望潮亭通信

無常なる世界を見るは楽しかり

欧米主導の世界秩序

 1989年11月9日の夜、ドイツを東西に隔てていたベルリンの壁が人々の手により崩され、同年12月22日にルーマニアチャウシェスクの独裁統治が人々により打倒された。人々の自由などを求める動きは活発化し、東欧諸国は次々と体制転換を余儀なくされ、民主主義を基本とする体制へと移行した。

 ソ連も1991年12月に崩壊してロシアへと移行した。当時の中国は1989年6月の天安門事件を経て経済開放路線のもと、経済の急成長を続けていて、「豊かになれば民主化する」との期待が西側で広がっていた。共産主義諸国の相次ぐ体制崩壊で「人々には自由。政治は民主主義」という欧米由来の国家体制が体制間の競争に勝利したとの楽観論も現れた。

 当時、「人々には自由。政治は民主主義。経済は資本主義」という欧米由来の国家体制の国以外に、豊かで政治的に安定している国はなく、米国などが「人々には自由。政治は民主主義。経済は資本主義」は普遍的であるとの主張を声高に続けていることなどもあってか、冷戦後の世界は欧米由来の価値観一色で塗られるとの見通しさえ出ていた。

 現在の世界は、中国が世界2位の経済大国になるとともに欧米の価値観を批判しつつ独自の価値観の主張を始め、一度は民主主義国に移行したロシアは権威主義の国家に先祖返りし、中東やアフリカなどの多くの破綻国家で武装勢力が権力を掌握するなど「人々には自由。政治は民主主義」に反する国家が続々と現れている。

 これらの現象が示すのは世界構造の大きな転換期だということだ。民主主義や自由、人権など西欧由来の価値観が普遍性を持たないという現実の中で、民主主義や自由、人権など西欧由来の主張が相対視され、「そういう考えもあるんだね」程度に冷ややかに見られる世界になったとも見える。民主主義などを掲げる欧米諸国の、それらを都合よく使い分ける二重基準の欺瞞性が明らかになり、普遍性だとの主張に説得力がなくなった結果でもあろう。

 政権の正当性に民主主義を装うことが必須だと考えられていた時代は冷戦終了後、長く続いたが、権威主義や独裁でも国家は成立し、中国のように豊かにもなることができると実証された。これは「人々には自由。政治は民主主義」が普遍的だとの欧米主導の世界秩序形成が崩壊し始めたことを示す。欧米主導の世界秩序が欧米に有利な構造であることに対する不満を各国が隠さなくなったともいえる。
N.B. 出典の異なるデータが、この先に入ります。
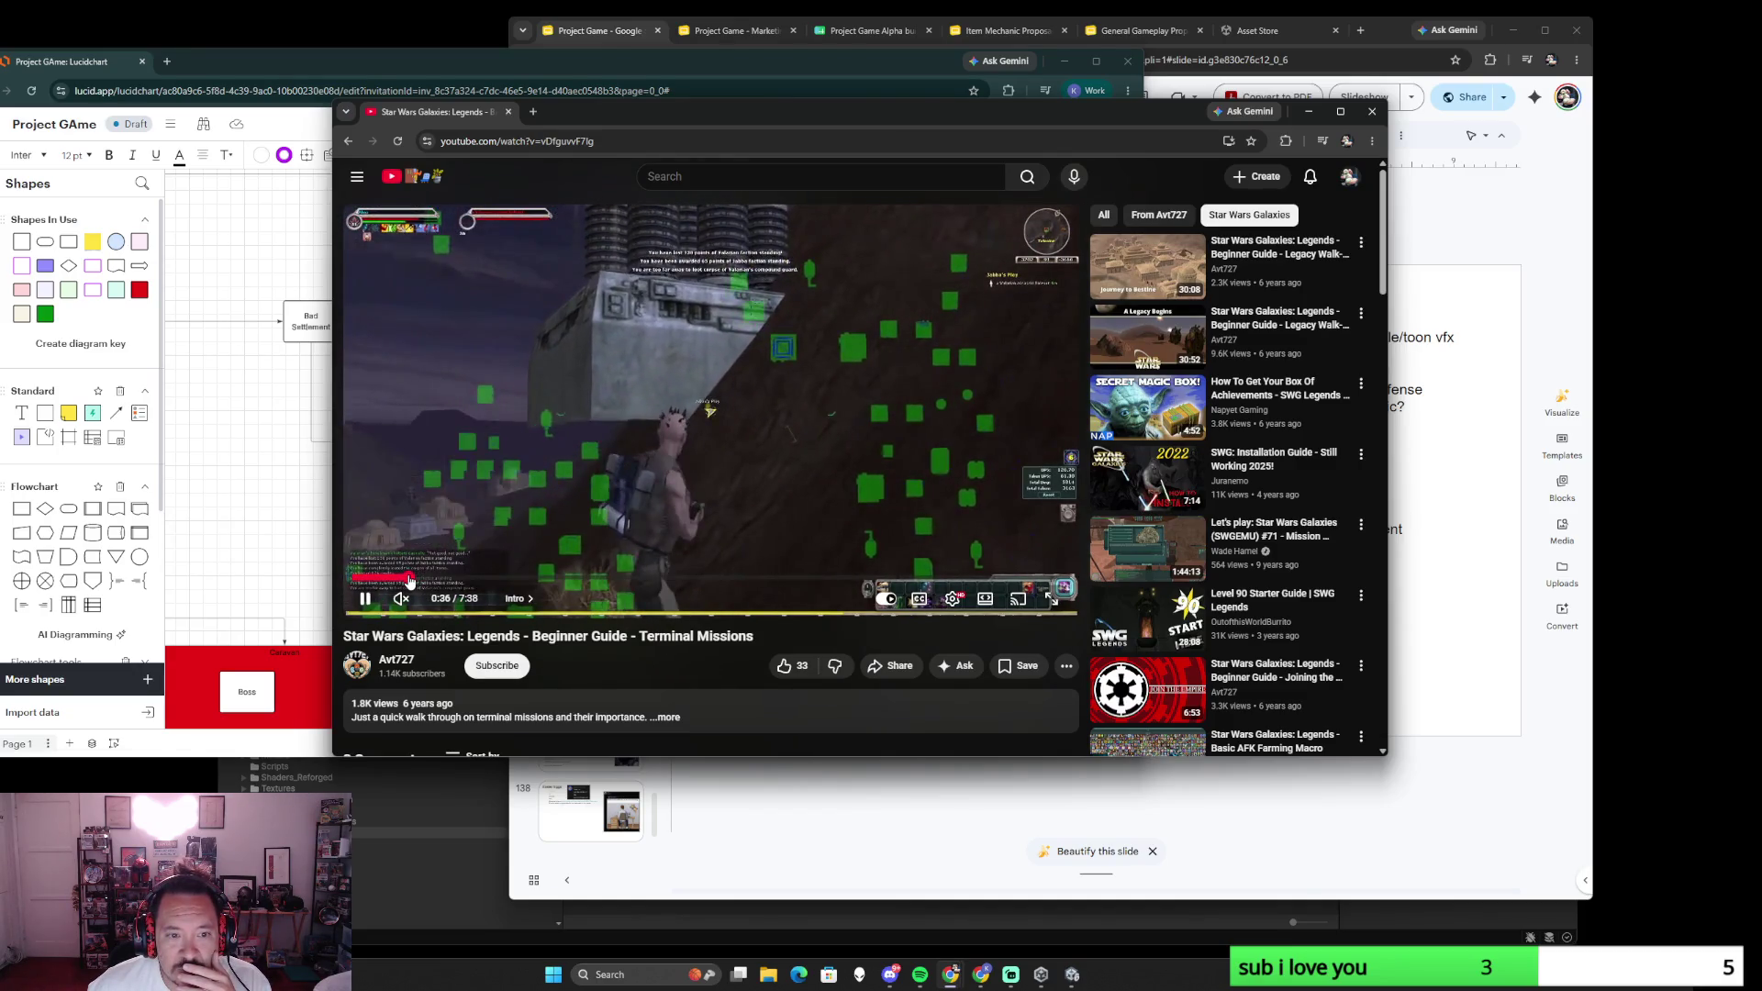
left_click(402, 579)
 だが、欧米主導の世界秩序に代わる世界秩序の姿は見えず、諸国が対立し、時には武力をも辞さずに争う混乱の世界が現れてきた。自由や人権、民主主義などの理念に普遍性はあるのだが、世界の現実政治の中でその普遍性は色褪せた。各国が自己主張するだけの無秩序の世界では弱肉強食が基本となろう。もう一度、自由や人権、民主主義などの理念が普遍性を獲得するには、例えば、諸国を巻き込んだ大規模な戦争の惨禍を人類が体験する行程を経る必要があるのかもしれない。